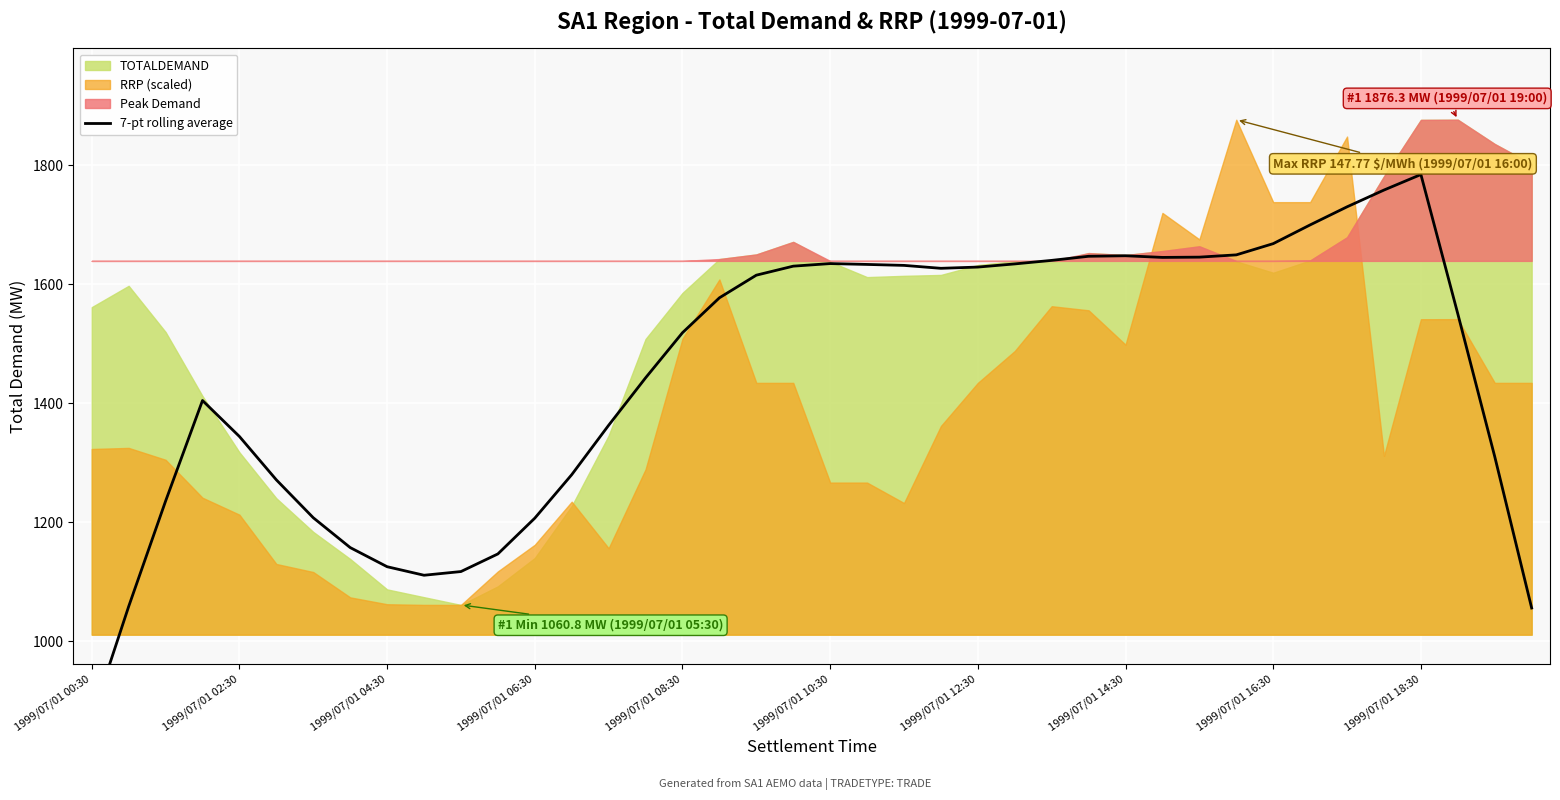

Reading left to right, list all the values displayed in this chart.

870.0	1058.2	1235.3	1404.4	1344.0	1271.1	1207.4	1157.3	1125.1	1110.7	1116.9	1146.6	1206.7	1279.7	1362.8	1442.5	1518.4	1577.0	1615.1	1630.2	1634.5	1633.1	1631.5	1626.6	1628.7	1634.0	1639.9	1646.8	1647.7	1644.9	1645.4	1649.2	1668.1	1699.6	1730.0	1758.1	1784.2	1550.0	1310.1	1055.7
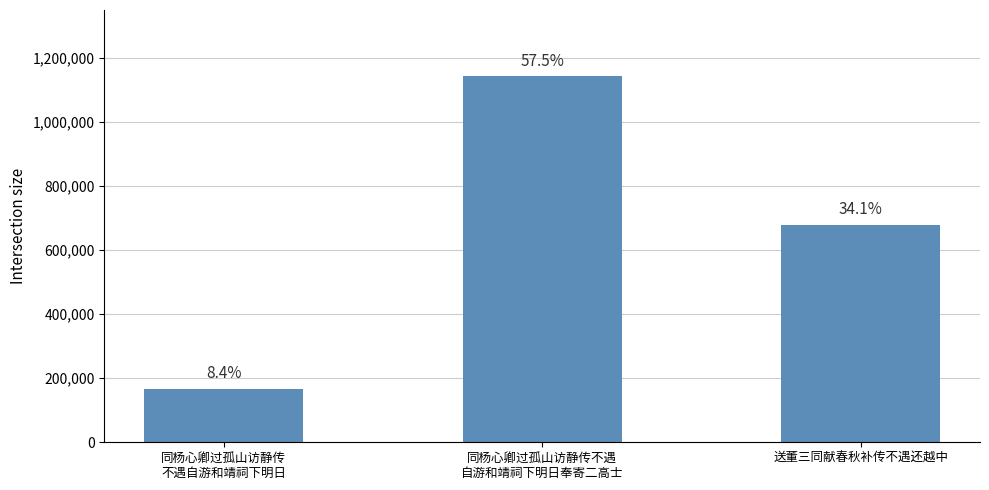

What is the smallest value displayed?

167236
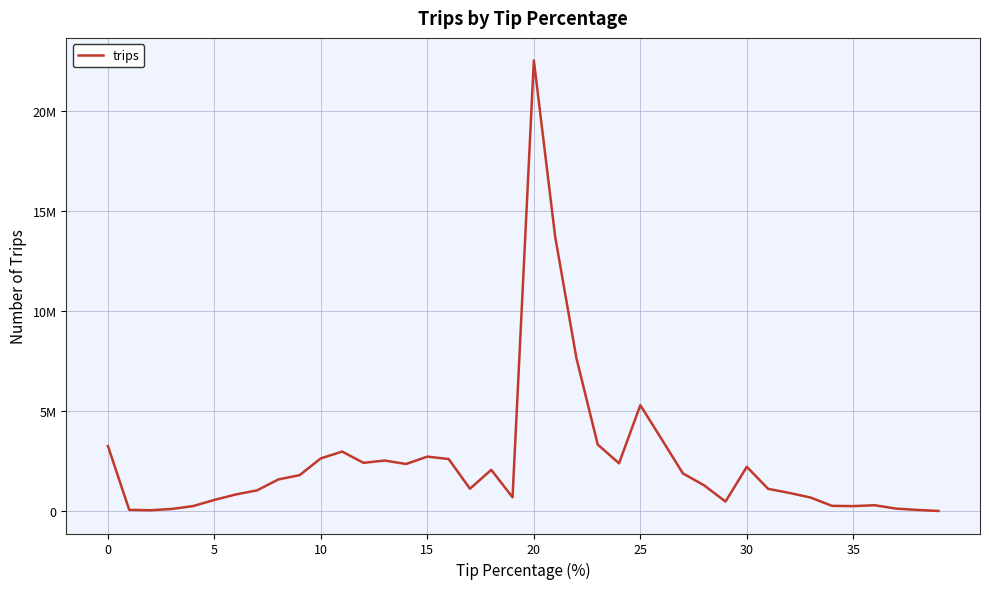

What is the smallest value displayed?

20920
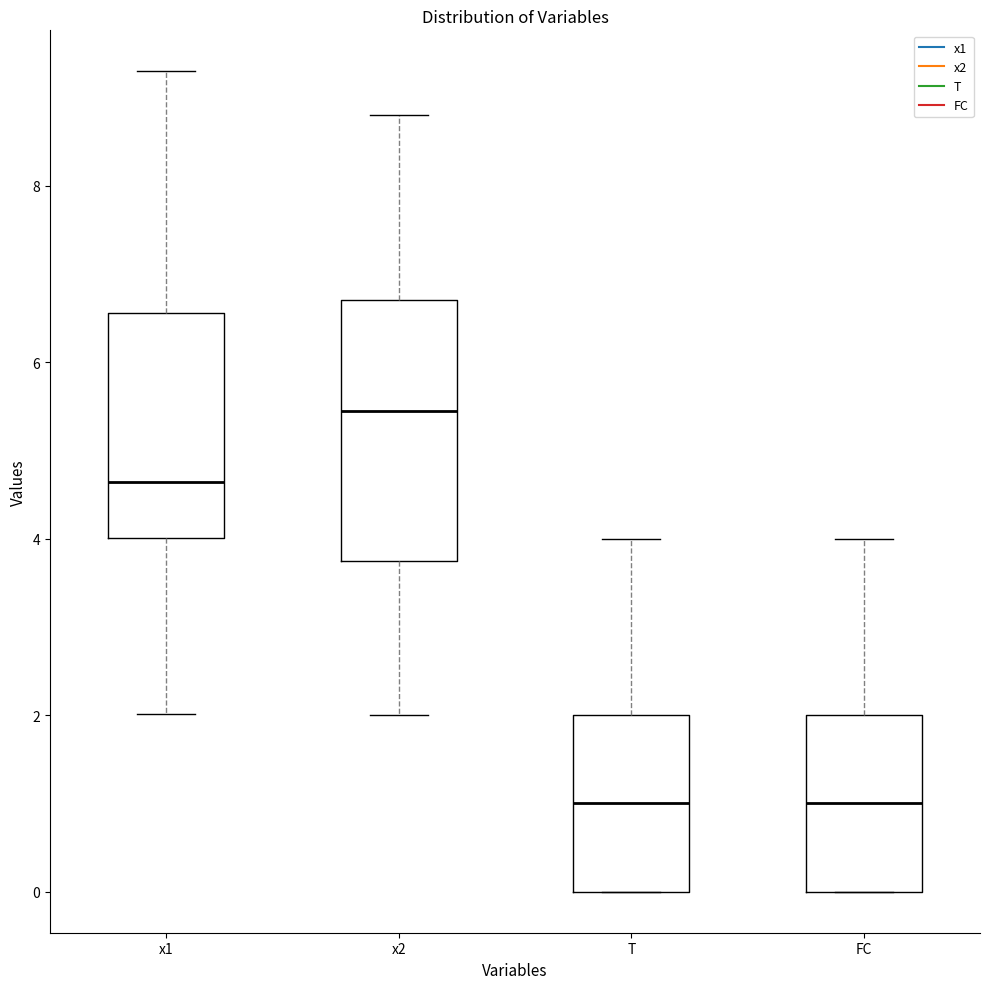

Where is the lower edge of the box for T on the y-axis? The values are not printed on the chart, so give them approximately, as read against the axis.

0.0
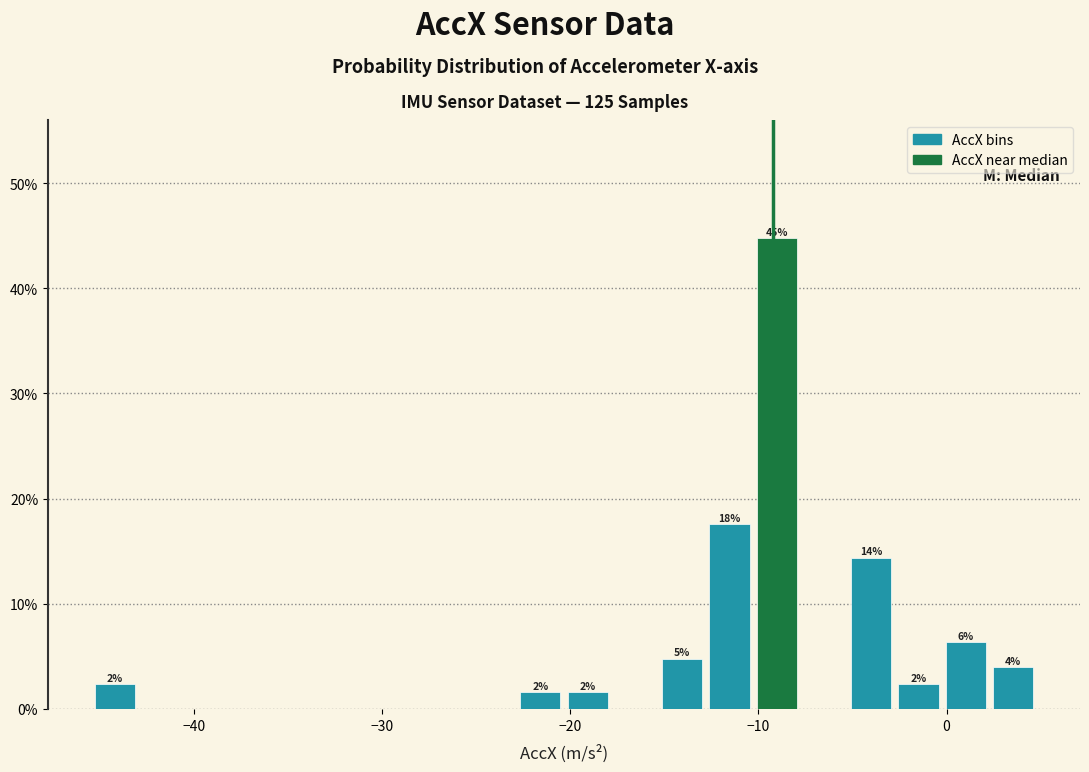

Read against the x-axis, roughly where is the centre of the tallest bar?

-9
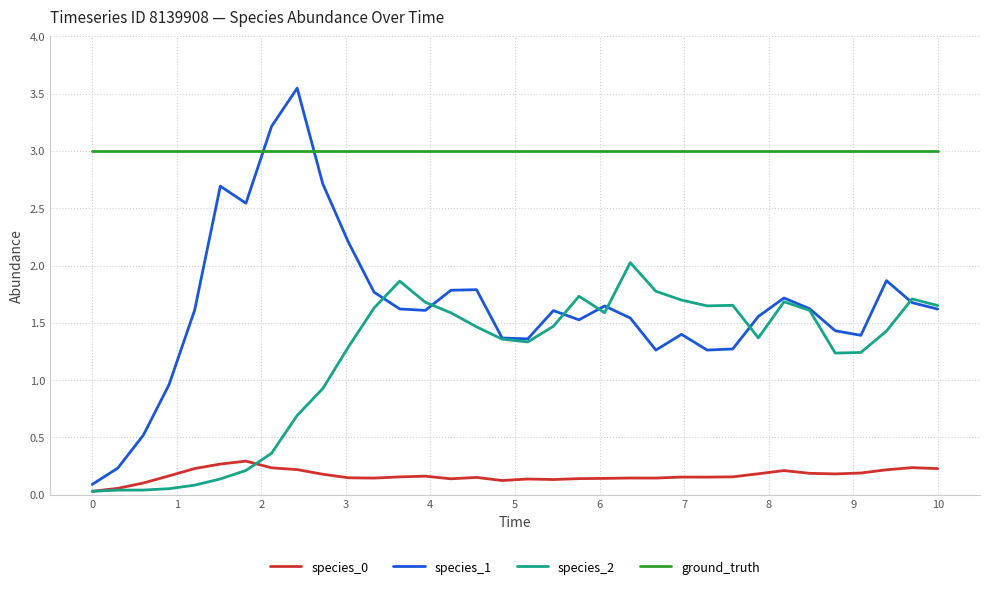

Which series has the largest total across all categories?

ground_truth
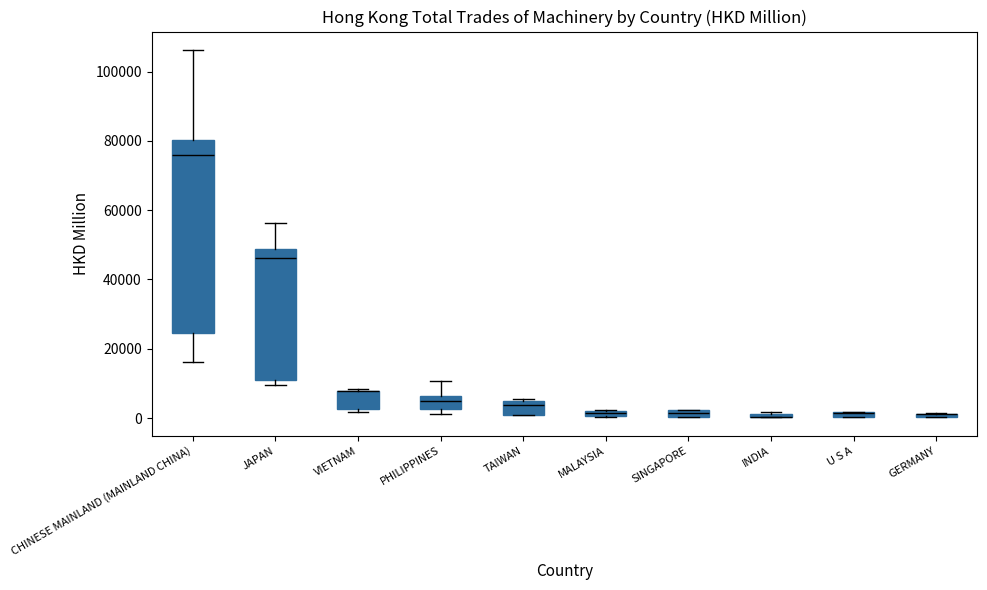

Comparing the boxes themselves (not the whiskers), which one is the tallest?

CHINESE MAINLAND (MAINLAND CHINA)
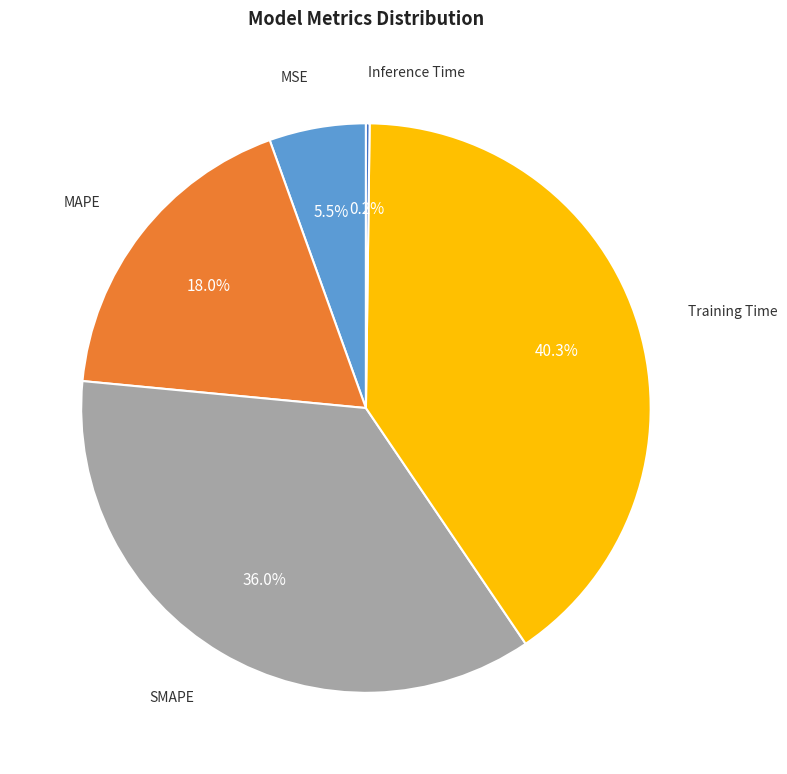

Which category has the biggest portion of the pie?

Training Time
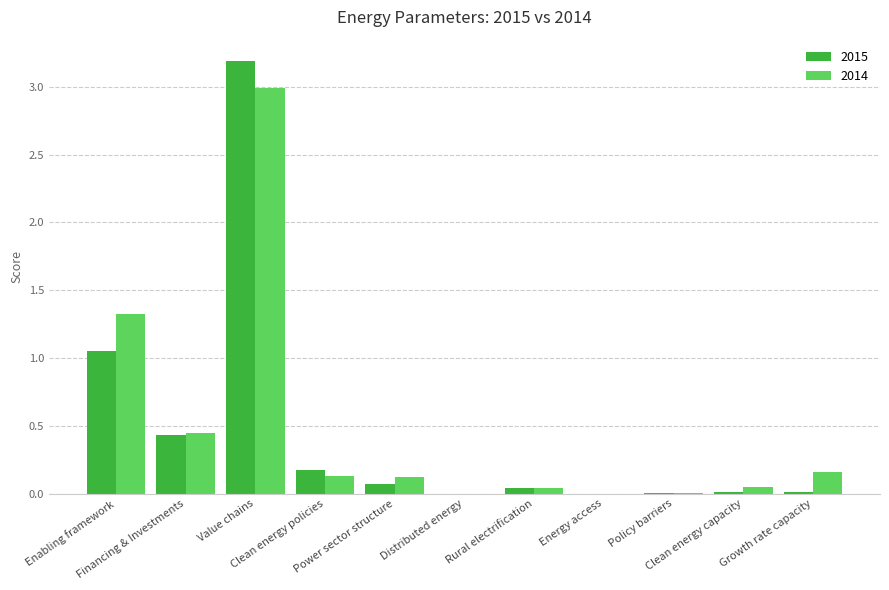

What is the maximum value shown in the chart?

3.2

— What is being asked —
Reproduce every one of the records above word for word, leaving out the pictures.

— Your solution —
Reading left to right, list all the values displayed in this chart.

870.0	1058.2	1235.3	1404.4	1344.0	1271.1	1207.4	1157.3	1125.1	1110.7	1116.9	1146.6	1206.7	1279.7	1362.8	1442.5	1518.4	1577.0	1615.1	1630.2	1634.5	1633.1	1631.5	1626.6	1628.7	1634.0	1639.9	1646.8	1647.7	1644.9	1645.4	1649.2	1668.1	1699.6	1730.0	1758.1	1784.2	1550.0	1310.1	1055.7

What is the smallest value displayed?

167236

What is the smallest value displayed?

20920

Where is the lower edge of the box for T on the y-axis? The values are not printed on the chart, so give them approximately, as read against the axis.

0.0

Read against the x-axis, roughly where is the centre of the tallest bar?

-9

Which series has the largest total across all categories?

ground_truth

Comparing the boxes themselves (not the whiskers), which one is the tallest?

CHINESE MAINLAND (MAINLAND CHINA)

Which category has the biggest portion of the pie?

Training Time

What is the maximum value shown in the chart?

3.2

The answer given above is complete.